**本文抜粋:**

============================================================

1 Concurコネクタについて

Oracle Identity Governanceは、オンプレミスまたはクラウドにあるアプリケーションに対して、セルフ・サービス、コンプライアンス、プロビジョニングおよびパスワード管理サービスを提供する集中アイデンティティ管理ソリューションです。Oracle Identity Governanceコネクタは、Oracle Identity Governanceと外部のアイデンティティ認識アプリケーションの統合に使用されます。

Concurコネクタを使用すると、Concurアプリケーションを作成してOracle Identity Governanceにオンボードできます。

ノート:

このマニュアルでは、Identity Self Serviceの「管理」タブの「アプリケーション」オプションを使用してデプロイされるコネクタをAOBアプリケーションと呼びます。Oracle Identity System Administrationの「コネクタの管理」オプションを使用してデプロイされるコネクタをCIベース・コネクタ(コネクタ・インストーラ・ベース・コネクタ)と呼びます。

============================================================

**データ行:**
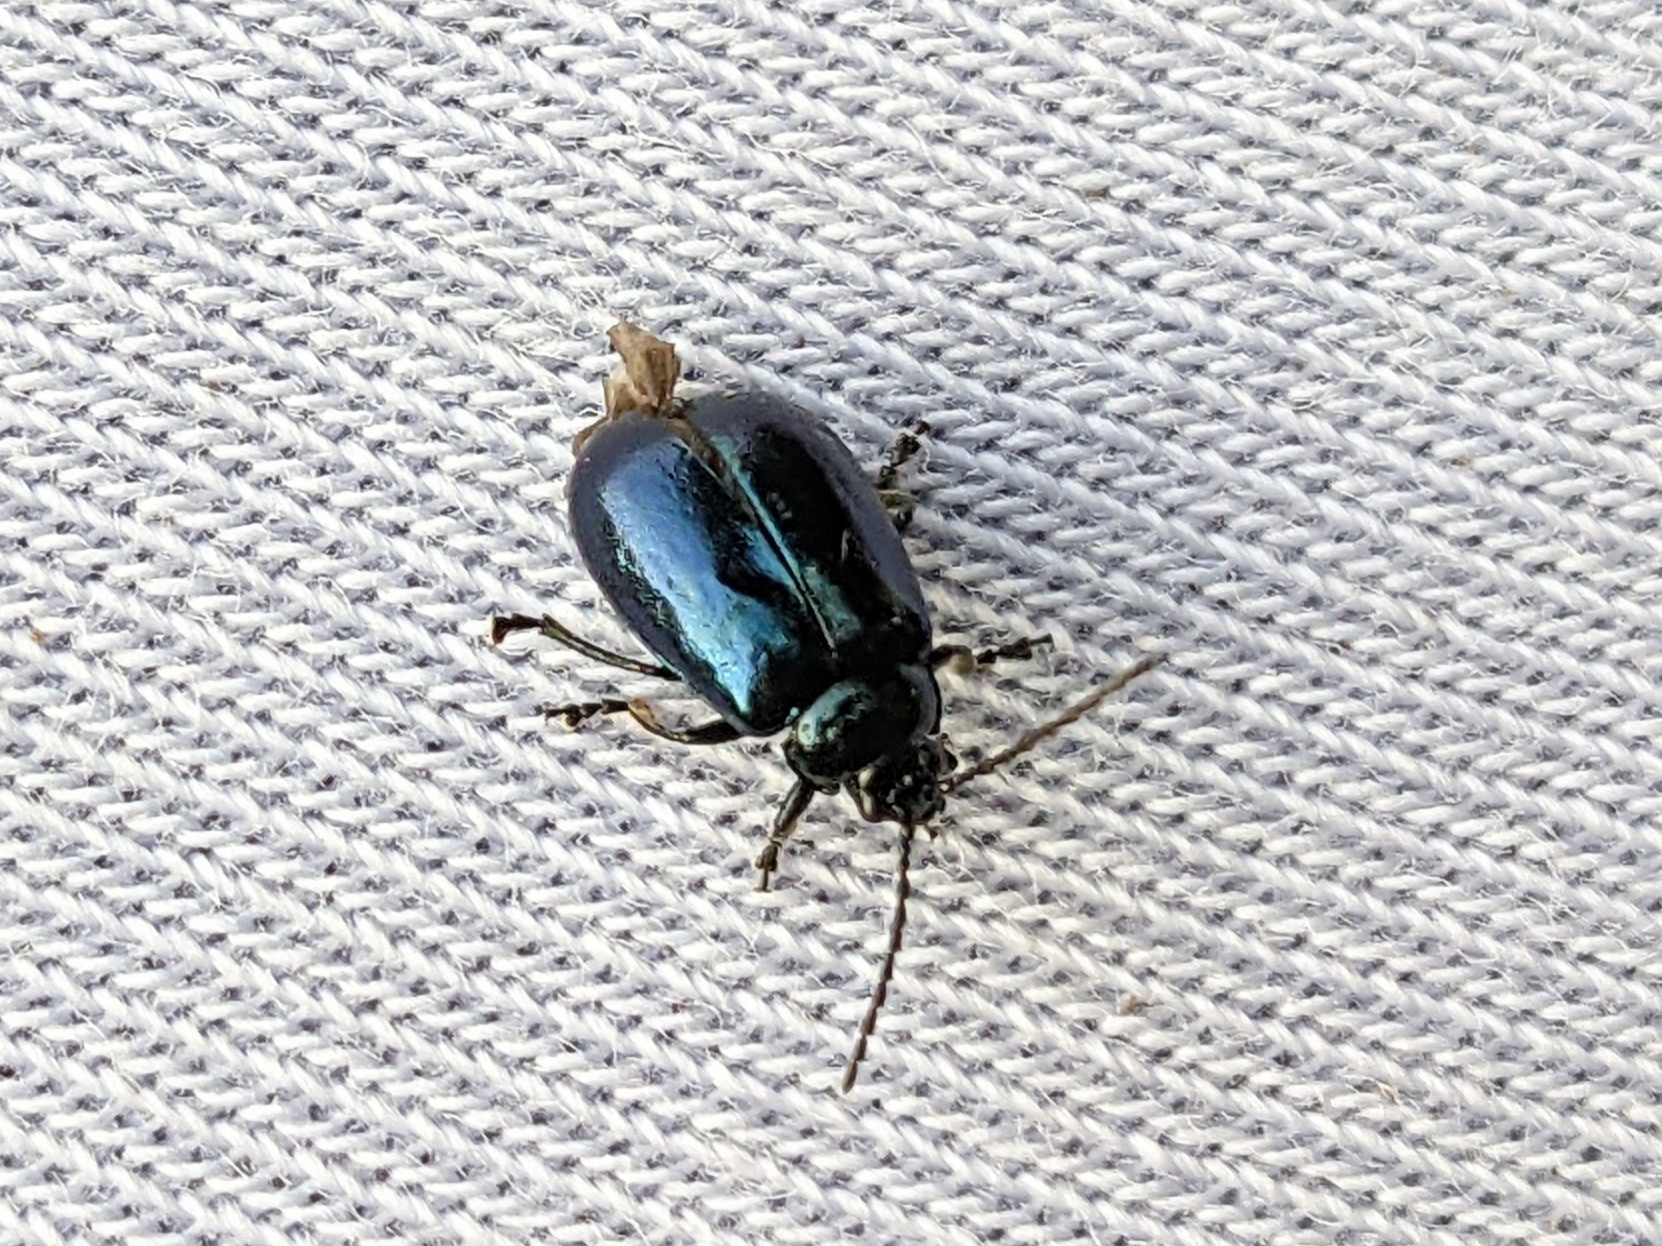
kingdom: Animalia
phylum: Arthropoda
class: Insecta
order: Coleoptera
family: Chrysomelidae
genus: Agelastica
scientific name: Agelastica alni
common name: Alder leaf beetle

============================================================

Concurコネクタについての本文から、Oracle Identity Governanceがアプリケーションに対して提供するサービスをすべて挙げてください。

セルフ・サービス、コンプライアンス、プロビジョニング、パスワード管理